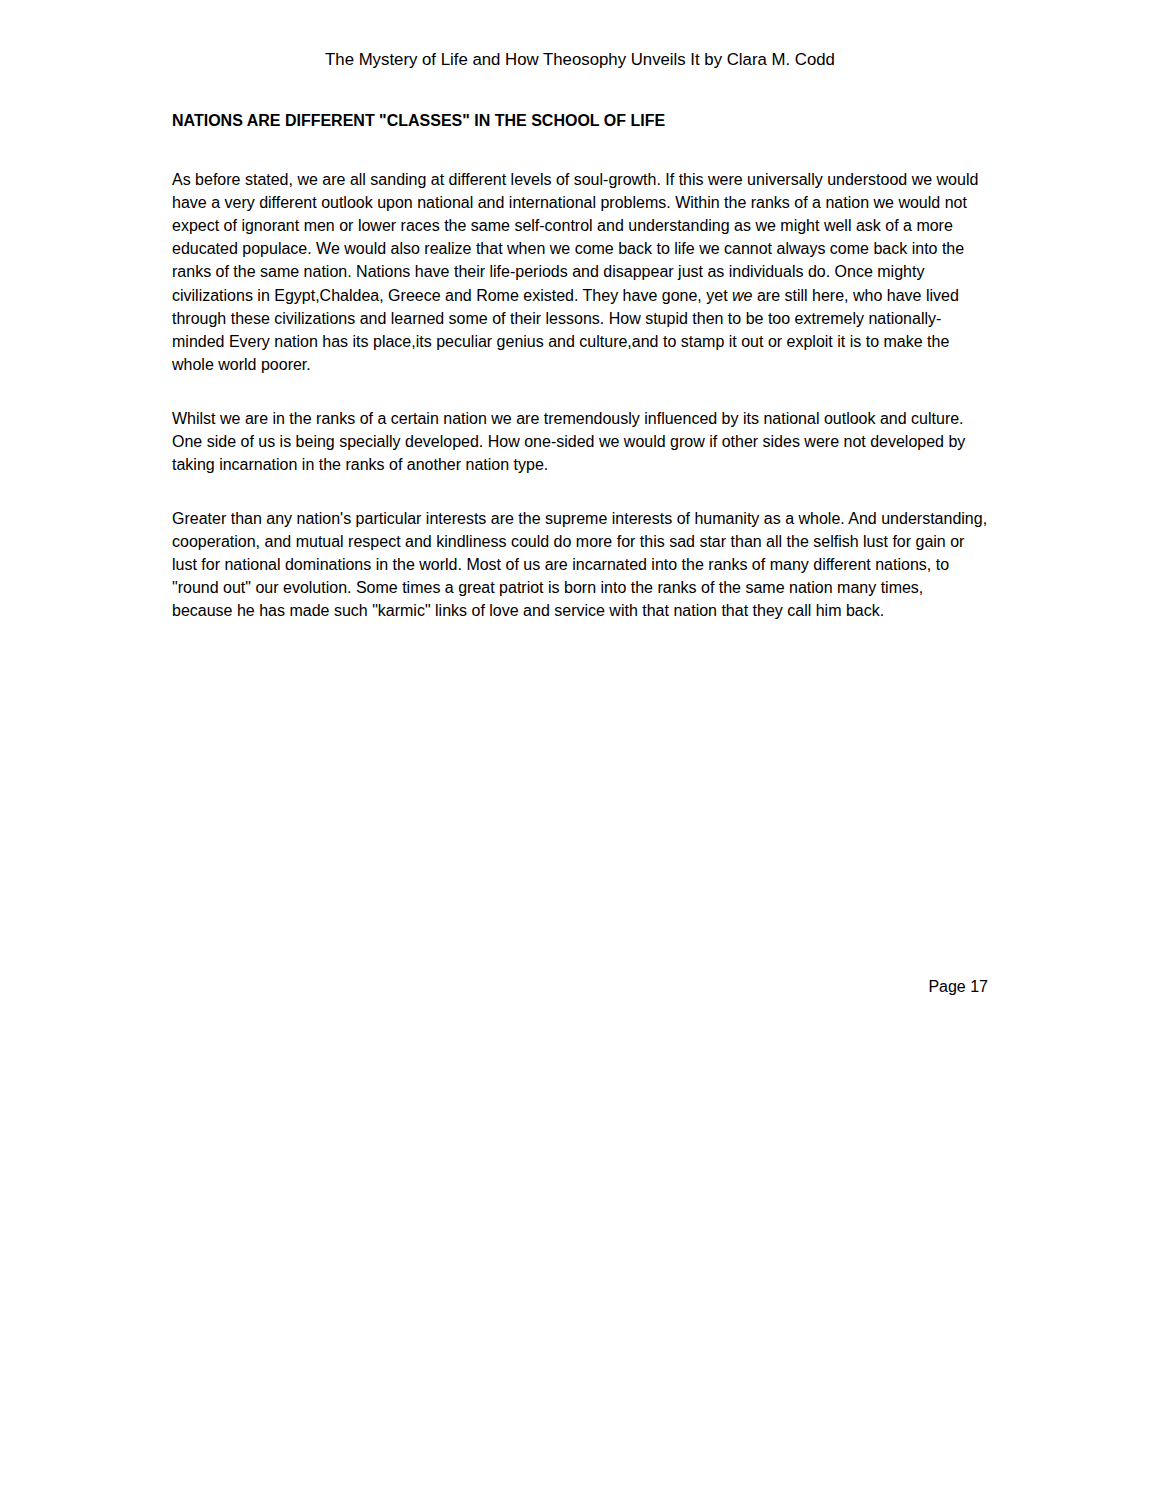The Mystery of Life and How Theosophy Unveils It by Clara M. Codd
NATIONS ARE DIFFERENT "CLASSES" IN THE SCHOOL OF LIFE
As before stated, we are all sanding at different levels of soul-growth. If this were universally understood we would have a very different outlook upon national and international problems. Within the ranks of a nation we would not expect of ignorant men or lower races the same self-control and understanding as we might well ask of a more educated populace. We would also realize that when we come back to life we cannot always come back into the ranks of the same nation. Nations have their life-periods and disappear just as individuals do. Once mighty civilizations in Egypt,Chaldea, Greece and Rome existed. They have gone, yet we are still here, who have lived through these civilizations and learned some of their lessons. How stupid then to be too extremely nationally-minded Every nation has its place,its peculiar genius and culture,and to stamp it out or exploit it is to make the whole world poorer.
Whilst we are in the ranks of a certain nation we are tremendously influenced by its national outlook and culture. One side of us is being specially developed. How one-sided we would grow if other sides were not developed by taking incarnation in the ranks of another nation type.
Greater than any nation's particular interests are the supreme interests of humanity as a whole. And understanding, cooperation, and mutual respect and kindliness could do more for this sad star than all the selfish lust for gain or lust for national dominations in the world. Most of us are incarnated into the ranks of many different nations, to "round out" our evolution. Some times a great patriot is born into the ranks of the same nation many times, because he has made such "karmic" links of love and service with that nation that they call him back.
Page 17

== What you have to do ==
Where the line containing "Greater than any" appears, start copying, and go on exactly through the last line of the data.

== Response area ==
Greater than any nation's particular interests are the supreme interests of humanity as a whole. And understanding, cooperation, and mutual respect and kindliness could do more for this sad star than all the selfish lust for gain or lust for national dominations in the world. Most of us are incarnated into the ranks of many different nations, to "round out" our evolution. Some times a great patriot is born into the ranks of the same nation many times, because he has made such "karmic" links of love and service with that nation that they call him back.
Page 17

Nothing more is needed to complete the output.